Bank Accounts and Credit Cards
- If you only have joint accounts, it is best for each of you to open a bank account in your name only
- If one of you have been using a supplementary credit card with your partner being the primary account holder, then apply for a credit card in your own name
- The above steps are necessary in order to determine when to transition to separate finances. A planned approach to this enables couples to consider current direct debits/loan payments and determine whether to allocate these to their individual accounts or cancel current arrangements, ensuring that no payments bounce and credit ratings are not negatively impacted.
Financial Documentation to protect your money during divorce
- Collect copies of financial documentation, ideally from a period of 12 months before your separation, including:
- Bank statements
- Credit card statements
- Lease of residential property or contract of purchase
- Mortgage / Loan / Finance statements
- Utility bills
- Superannuation statements
- Insurance statements
- Car registration documents
- Tax returns
- Investment statements
- Keep a running list of assets and liabilities to be divided during the separation – update this list as assets are sold or debts paid off. The court will want to know if either party has sold or bought assets since separation, so good to keep track of such events.
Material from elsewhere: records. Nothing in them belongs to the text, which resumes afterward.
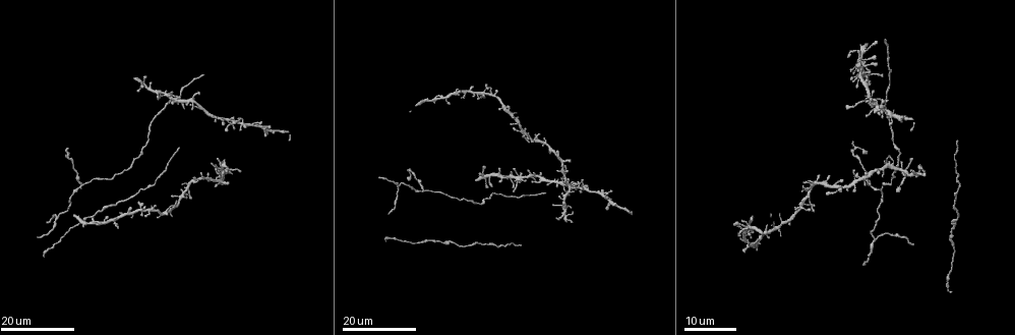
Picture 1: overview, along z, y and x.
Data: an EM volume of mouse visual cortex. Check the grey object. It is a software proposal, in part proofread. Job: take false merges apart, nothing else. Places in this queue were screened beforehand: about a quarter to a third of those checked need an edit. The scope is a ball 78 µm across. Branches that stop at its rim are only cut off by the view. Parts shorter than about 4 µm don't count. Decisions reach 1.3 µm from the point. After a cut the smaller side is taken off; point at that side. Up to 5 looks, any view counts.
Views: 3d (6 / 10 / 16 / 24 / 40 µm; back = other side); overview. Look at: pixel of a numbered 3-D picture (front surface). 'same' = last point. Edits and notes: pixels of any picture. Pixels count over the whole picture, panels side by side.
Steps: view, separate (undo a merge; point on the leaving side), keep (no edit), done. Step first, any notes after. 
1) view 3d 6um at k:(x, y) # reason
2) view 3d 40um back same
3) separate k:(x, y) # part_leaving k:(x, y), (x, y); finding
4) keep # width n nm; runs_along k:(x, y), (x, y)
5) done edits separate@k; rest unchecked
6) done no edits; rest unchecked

view 3d 16um at 1:(874, 241) # a fork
- Work together to agree to pay down debt, if this is something you both want to do and keep your finances joint until certain debts are paid off. This is a common approach taken when financing is approved (normally for one party to buy the other out of the family home) conditional upon certain debts having been paid out.
- Gather relevant docs and take notes to cover yourself. Keep notes of any conversation and actions to cover yourself – this might include the removal of furniture, important phone calls, selling shared items or moving money between accounts.
Knowledge and Understanding
Educate yourself and seek advice to understand what is involved in determining a property settlement. Some key points to understand are:
- The current value is required for all assets and liabilities
- It doesn’t matter in whose name assets or liabilities are in, they are all part of the marital pool of assets and liabilities
- All contributions are valued – financial, parent and homemaker
- Superannuation can be split but must remain in super
Accounts and Privacy
Once you separate, you each want to ensure you have the privacy you deserve, so it is worthwhile considering:
- Creating new email accounts
- Separate out emails going to joint / family email accounts and agree on how to split emails and update senders
- Consider changing pin numbers and passwords
- Creating new online storage and photo backup accounts
- Setting up a PO Box for your mail
- Creating new Uber and other such accounts
- Storing copies of documentation away from the family home
- Creating new online shopping and PayPal accounts
- Ensuring your mobile is in your own name and statements are going to your newly established personal email
Wills, insurance and Superannuation
- Review your current will and power of attorney and consider updating each of these documents if these documents no longer reflect your wishes.
- Consider the listed guardians for your children and determine if you want to make any changes to your current nominations.
- Review your currently listed superannuation beneficiaries and update these nominations if the currently listed beneficiary is your spouse and you no longer want any superannuation payout to go to them.
- Review and consider your life insurance and determine if your current coverage is right for your new situation and whether the beneficiaries need to be updated.
- Seek specialist legal advice in relation to your estate planning.